Zhou Felix Y, Marin Zach, Yapp Clarence, Zou Qiongjing, Nanes Benjamin A, Daetwyler Stephan, Jamieson Andrew R, Islam Md Torikul, Jenkins Edward, Gihana Gabriel M, Lin Jinlong, Borges Hazel M, Chang Bo-Jui, Weems Andrew, Morrison Sean J, Sorger Peter K, Fiolka Reto, Dean Kevin M, Danuser Gaudenz
Lyda Hill Department of Bioinformatics, University of Texas Southwestern Medical Center, Dallas, TX, USA.
Cecil H. & Ida Green Center for System Biology, University of Texas Southwestern Medical Center, Dallas, TX, USA.
bioRxiv. 2025 Mar 20:2024.05.03.592249. doi: 10.1101/2024.05.03.592249.

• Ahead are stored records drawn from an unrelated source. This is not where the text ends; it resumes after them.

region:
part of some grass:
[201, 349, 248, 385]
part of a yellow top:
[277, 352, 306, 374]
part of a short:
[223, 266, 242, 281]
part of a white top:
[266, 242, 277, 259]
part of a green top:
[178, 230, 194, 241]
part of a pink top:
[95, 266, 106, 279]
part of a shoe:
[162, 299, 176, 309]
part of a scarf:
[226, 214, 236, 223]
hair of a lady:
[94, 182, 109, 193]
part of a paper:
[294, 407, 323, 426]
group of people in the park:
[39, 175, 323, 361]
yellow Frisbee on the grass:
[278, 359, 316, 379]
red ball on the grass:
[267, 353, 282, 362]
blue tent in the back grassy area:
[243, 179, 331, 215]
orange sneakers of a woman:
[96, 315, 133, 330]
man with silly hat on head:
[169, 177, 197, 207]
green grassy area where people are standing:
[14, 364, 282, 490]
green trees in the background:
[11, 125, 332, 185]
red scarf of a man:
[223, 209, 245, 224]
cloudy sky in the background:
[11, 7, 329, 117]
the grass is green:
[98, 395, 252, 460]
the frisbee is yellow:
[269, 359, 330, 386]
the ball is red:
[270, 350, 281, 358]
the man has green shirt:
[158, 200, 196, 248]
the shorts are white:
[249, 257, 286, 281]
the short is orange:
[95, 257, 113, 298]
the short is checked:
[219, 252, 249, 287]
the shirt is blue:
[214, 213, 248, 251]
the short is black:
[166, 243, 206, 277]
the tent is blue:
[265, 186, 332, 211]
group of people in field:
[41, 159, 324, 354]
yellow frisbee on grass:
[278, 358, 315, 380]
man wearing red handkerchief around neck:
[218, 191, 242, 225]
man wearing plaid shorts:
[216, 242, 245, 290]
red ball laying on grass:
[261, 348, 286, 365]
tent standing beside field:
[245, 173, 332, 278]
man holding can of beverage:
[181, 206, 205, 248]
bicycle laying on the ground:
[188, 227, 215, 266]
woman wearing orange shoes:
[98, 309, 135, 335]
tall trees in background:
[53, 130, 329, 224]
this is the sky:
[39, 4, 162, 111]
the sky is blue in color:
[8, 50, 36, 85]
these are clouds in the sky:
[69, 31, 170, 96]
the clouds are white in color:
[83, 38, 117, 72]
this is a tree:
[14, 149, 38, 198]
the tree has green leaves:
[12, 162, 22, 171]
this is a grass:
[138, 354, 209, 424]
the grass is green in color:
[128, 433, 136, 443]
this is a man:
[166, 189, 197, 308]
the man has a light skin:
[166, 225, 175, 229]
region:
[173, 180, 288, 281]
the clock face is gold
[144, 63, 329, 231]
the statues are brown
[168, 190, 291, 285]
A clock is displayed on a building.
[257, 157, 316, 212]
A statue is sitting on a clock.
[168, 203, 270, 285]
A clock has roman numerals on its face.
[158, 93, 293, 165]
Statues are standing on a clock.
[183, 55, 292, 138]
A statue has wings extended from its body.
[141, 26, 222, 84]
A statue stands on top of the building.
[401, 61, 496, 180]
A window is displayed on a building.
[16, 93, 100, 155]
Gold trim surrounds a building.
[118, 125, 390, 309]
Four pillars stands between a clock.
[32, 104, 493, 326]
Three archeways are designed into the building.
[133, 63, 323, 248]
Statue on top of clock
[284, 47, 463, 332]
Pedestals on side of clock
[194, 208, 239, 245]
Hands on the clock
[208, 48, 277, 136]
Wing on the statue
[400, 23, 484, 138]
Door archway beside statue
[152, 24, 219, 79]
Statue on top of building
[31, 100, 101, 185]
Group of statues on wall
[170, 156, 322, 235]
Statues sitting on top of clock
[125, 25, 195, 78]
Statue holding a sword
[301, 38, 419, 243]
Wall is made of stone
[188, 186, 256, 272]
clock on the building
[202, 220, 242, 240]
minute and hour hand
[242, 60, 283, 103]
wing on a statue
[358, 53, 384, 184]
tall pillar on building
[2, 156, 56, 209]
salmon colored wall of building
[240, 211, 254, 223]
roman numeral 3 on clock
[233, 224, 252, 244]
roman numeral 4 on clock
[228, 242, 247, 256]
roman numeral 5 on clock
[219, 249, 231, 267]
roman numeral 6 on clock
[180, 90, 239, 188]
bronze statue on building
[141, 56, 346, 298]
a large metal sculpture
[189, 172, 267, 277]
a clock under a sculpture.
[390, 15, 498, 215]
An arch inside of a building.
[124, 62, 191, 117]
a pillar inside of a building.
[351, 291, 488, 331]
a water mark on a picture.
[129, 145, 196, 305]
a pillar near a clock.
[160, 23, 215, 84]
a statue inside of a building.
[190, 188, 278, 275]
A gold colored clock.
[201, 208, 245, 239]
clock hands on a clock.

Cell segmentation is the foundation of a wide range of microscopy-based biological studies. Deep learning has revolutionized 2D cell segmentation, enabling generalized solutions across cell types and imaging modalities. This has been driven by the ease of scaling up image acquisition, annotation, and computation. However, 3D cell segmentation, requiring dense annotation of 2D slices still poses significant challenges. Manual labeling of 3D cells to train broadly applicable segmentation models is prohibitive. Even in high-contrast images annotation is ambiguous and time-consuming. Here we develop a theory and toolbox, u-Segment3D, for 2D-to-3D segmentation, compatible with any 2D method generating pixel-based instance cell masks. u-Segment3D translates and enhances 2D instance segmentations to a 3D consensus instance segmentation without training data, as demonstrated on 11 real-life datasets, >70,000 cells, spanning single cells, cell aggregates, and tissue. Moreover, u-Segment3D is competitive with native 3D segmentation, even exceeding when cells are crowded and have complex morphologies.
细胞分割是众多基于显微镜的生物学研究的基础。深度学习彻底改变了二维细胞分割,实现了跨细胞类型和成像模式的通用解决方案。这得益于图像采集、标注和计算易于扩展。然而,三维细胞分割需要对二维切片进行密集标注,仍然面临重大挑战。手动标记三维细胞以训练广泛适用的分割模型是不可行的。即使在高对比度图像中,标注也模棱两可且耗时。在此,我们开发了一种理论和工具箱u-Segment3D,用于二维到三维分割,它与任何生成基于像素的实例细胞掩码的二维方法兼容。u-Segment3D无需训练数据即可将二维实例分割转换并增强为三维一致实例分割,在11个真实数据集、超过70000个细胞(包括单细胞、细胞聚集体和组织)上得到了验证。此外,u-Segment3D与原生三维分割具有竞争力,在细胞拥挤且形态复杂时甚至表现更优。